C’est du moins ce que croit l’ancien directeur des communications des Nordiques, Jean Martineau.

Alors qu'il commentait le décès de Maurice Filion sur les ondes de CHOI Radio X, lundi, avec les animateurs Jean-Francis Blais et Laurence Gagnon, M. Martineau a évoqué ses souvenirs des Nordiques.

Le vice-président senior aux communications de l'Avalanche du Colorado, Jean Martineau, en 2009 devant le Pepsi Center de Denver.
Photo d'archives, Jean-Luc Lavallée
Le vice-président senior aux communications de l'Avalanche du Colorado, Jean Martineau, en 2009 devant le Pepsi Center de Denver.

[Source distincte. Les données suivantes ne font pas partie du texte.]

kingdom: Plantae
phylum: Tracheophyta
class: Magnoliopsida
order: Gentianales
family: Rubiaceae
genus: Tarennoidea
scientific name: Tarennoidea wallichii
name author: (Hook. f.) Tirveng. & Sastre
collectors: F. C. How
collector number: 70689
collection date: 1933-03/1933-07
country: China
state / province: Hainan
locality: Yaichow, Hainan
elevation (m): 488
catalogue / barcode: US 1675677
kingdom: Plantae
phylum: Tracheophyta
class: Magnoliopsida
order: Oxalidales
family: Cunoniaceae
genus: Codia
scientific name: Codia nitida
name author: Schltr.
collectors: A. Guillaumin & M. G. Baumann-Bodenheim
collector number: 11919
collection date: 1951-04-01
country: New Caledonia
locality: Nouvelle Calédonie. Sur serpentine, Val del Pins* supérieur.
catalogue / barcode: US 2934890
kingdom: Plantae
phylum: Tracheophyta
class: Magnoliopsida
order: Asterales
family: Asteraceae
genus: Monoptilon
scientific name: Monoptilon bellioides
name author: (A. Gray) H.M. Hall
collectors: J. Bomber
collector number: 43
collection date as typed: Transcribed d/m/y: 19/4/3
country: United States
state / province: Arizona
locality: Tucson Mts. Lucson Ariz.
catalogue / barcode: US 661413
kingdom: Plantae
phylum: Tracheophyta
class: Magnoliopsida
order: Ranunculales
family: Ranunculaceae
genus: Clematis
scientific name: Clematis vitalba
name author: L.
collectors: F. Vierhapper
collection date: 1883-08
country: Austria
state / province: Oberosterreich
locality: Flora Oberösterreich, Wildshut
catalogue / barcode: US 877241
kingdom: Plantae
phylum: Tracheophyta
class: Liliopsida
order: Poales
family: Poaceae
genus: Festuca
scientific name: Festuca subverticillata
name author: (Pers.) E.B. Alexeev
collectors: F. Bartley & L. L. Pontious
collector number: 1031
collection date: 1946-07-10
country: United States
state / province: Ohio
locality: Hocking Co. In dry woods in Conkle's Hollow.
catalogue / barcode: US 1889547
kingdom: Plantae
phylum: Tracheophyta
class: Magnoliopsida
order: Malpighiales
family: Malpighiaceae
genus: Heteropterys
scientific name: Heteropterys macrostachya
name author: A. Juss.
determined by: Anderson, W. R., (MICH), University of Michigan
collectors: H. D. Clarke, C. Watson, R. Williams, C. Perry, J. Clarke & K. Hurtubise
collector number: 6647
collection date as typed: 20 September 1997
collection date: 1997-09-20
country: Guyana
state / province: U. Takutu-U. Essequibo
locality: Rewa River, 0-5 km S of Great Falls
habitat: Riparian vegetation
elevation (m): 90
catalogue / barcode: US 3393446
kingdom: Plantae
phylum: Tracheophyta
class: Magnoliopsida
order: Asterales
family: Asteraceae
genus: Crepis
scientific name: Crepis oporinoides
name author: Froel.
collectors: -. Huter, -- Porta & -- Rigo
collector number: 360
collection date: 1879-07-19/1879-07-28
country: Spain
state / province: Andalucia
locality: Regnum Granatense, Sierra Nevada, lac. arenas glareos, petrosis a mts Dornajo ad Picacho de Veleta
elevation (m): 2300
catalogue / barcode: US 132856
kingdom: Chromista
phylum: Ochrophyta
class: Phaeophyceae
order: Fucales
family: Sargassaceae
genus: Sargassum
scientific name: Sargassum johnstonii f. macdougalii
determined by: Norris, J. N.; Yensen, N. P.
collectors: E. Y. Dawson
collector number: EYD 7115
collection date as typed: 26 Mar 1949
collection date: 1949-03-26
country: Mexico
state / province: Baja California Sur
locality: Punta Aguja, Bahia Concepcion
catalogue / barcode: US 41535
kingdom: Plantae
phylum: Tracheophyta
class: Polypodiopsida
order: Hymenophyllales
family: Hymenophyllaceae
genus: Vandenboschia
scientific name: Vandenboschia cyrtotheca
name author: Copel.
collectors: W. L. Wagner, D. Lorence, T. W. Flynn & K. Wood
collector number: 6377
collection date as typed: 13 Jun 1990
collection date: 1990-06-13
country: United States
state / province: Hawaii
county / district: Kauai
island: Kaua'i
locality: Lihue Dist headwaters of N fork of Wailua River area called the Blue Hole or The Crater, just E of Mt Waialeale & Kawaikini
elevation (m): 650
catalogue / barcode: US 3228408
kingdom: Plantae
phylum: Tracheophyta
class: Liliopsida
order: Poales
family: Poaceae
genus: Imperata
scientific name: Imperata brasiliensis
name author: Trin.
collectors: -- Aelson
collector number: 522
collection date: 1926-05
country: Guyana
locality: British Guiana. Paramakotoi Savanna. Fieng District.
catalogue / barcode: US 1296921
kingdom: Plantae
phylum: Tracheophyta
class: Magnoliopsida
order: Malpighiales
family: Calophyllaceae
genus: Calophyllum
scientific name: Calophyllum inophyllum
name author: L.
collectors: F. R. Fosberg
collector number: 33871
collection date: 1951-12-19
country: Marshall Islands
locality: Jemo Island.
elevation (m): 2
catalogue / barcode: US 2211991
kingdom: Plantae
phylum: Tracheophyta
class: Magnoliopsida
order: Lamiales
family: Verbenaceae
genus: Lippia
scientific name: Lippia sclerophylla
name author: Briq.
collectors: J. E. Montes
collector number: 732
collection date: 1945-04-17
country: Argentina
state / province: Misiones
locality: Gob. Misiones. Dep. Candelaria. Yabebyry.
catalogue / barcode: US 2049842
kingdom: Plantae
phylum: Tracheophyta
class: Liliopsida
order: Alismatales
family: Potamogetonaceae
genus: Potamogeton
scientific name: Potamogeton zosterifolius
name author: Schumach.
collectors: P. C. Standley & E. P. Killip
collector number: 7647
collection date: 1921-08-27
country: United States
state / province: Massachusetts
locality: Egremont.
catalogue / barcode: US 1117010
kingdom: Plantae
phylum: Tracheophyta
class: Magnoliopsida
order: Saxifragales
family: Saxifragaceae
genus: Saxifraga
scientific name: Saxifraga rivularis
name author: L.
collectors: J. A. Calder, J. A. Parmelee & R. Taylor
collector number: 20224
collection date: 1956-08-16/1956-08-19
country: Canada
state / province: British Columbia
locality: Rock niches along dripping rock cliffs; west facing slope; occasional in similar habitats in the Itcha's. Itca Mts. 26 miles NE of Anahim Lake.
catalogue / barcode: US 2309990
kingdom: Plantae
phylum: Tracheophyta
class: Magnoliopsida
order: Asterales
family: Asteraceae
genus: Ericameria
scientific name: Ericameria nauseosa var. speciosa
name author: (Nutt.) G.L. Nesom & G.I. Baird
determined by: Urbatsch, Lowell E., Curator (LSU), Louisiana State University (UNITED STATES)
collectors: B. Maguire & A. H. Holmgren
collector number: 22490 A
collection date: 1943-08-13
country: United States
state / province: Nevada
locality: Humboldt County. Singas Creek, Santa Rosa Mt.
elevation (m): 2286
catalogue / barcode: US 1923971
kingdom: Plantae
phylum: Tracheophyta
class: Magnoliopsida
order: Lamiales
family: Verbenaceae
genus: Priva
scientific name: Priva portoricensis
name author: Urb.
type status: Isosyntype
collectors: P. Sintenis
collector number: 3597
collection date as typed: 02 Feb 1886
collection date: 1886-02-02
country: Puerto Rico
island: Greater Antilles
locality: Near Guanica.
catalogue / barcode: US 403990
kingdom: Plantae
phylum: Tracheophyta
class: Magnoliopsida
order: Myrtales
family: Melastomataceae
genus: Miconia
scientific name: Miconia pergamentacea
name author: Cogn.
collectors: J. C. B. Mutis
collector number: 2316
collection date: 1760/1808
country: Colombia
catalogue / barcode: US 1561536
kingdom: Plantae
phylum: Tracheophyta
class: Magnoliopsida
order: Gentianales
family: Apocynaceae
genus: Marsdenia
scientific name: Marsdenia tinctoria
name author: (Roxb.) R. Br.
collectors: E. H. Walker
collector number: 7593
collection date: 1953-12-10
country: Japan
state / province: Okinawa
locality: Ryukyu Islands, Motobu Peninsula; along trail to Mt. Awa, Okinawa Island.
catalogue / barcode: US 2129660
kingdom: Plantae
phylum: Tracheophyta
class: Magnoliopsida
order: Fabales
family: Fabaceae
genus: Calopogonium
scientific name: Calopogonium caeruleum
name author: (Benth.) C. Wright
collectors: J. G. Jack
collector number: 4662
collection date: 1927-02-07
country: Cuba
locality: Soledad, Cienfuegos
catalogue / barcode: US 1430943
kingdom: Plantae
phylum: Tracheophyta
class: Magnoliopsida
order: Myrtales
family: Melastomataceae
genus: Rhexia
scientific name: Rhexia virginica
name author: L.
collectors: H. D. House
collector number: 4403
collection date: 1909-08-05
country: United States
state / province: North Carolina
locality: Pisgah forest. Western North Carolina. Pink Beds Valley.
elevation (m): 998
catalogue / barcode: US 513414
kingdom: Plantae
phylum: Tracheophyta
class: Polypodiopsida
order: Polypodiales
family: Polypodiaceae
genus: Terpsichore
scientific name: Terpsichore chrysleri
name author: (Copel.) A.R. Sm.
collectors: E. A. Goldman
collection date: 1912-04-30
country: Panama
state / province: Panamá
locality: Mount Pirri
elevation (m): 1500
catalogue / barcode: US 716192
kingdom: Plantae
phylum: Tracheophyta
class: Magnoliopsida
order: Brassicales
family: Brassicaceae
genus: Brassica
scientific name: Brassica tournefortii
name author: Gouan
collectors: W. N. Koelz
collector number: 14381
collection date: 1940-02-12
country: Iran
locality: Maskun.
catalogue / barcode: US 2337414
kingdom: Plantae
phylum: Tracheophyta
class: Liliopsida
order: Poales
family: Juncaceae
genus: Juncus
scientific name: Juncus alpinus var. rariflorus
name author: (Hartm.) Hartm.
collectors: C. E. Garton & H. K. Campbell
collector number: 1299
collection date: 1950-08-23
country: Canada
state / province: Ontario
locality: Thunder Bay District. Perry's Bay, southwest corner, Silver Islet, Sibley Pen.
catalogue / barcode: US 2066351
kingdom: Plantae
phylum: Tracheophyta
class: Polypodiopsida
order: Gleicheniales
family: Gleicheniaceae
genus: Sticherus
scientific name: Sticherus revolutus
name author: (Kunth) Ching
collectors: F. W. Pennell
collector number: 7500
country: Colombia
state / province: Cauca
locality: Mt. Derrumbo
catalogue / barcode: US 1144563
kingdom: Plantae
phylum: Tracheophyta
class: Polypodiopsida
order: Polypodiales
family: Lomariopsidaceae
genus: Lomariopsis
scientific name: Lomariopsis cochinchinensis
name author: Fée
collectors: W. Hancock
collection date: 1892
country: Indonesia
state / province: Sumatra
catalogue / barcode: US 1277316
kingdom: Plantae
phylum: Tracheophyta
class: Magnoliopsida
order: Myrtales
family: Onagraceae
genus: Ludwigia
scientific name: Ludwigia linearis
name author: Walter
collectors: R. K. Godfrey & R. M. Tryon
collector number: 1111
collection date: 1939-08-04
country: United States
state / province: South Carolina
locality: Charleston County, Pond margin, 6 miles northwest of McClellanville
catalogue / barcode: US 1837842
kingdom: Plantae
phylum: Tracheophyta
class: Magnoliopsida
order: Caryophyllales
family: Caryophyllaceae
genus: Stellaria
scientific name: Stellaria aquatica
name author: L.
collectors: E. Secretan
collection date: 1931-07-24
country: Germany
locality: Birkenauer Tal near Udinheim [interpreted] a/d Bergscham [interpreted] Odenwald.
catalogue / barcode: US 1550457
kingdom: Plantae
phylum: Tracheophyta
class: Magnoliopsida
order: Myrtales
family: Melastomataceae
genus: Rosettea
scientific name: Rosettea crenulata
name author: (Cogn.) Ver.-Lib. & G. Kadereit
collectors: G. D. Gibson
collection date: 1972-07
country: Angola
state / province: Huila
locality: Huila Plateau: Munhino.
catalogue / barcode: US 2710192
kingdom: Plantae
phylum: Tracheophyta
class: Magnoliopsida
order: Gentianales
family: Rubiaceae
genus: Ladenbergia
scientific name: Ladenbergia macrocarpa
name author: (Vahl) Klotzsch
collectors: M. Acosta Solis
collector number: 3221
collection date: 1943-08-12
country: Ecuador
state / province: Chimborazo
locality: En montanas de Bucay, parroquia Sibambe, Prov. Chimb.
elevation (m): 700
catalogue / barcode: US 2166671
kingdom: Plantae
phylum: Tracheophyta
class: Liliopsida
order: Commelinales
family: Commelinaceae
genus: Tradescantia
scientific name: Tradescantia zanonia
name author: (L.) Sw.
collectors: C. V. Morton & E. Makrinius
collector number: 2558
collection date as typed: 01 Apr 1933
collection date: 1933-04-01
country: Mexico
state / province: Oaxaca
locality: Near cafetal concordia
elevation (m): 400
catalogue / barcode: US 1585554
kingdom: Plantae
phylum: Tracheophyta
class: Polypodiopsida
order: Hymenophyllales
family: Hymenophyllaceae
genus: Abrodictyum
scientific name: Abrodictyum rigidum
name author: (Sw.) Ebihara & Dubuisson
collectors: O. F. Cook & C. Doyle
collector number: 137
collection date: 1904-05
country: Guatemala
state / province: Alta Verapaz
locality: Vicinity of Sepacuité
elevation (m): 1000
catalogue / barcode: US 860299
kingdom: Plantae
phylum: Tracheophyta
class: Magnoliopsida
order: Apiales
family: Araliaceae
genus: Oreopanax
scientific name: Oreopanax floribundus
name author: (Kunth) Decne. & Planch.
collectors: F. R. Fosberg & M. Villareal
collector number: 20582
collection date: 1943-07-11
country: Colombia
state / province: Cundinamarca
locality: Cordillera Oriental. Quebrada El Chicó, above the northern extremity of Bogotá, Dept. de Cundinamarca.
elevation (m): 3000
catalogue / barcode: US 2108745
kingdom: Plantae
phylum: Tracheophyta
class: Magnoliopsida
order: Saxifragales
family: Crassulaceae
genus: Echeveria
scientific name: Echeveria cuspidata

«Le dossier d’Eric Lindros a été quelque chose d’incroyable. Ce n’est vraiment pas lui, mais plutôt sa famille qui ne voulait pas que leur enfant joue dans la province de Québec. Plutôt son entourage que lui», a affirmé celui qui avait suivi l’équipe au Colorado en 1995 et qui est toujours avec l’Avalanche comme vice-président senior aux communications.

Dans le cadre d’un documentaire diffusé à RDS en février dernier revisitant sa carrière, Eric Lindros avait expliqué qu’il n’avait pas voulu se joindre aux Nordiques de Québec en raison «d’une personne en particulier».

«Les gens ne comprenaient pas, et cela remonte aux mauvaises communications, à des malentendus. Je ne voulais pas jouer pour une personne en particulier. C'est tout. J'avais fait mes devoirs sur cette personne, et non, je ne voulais pas fait partie d'un environnement dans lequel il était. J'ai refusé.»

Pour Jean Martineau, de blâmer Marcel Aubut, «c’est de transporter le blâme ailleurs».

«Je ne pense vraiment pas que c’était M. Aubut qui était responsable de ça, c’était beaucoup plus l’entourage, la famille. C’était plus une situation politique qu’autre chose pour eux autres.»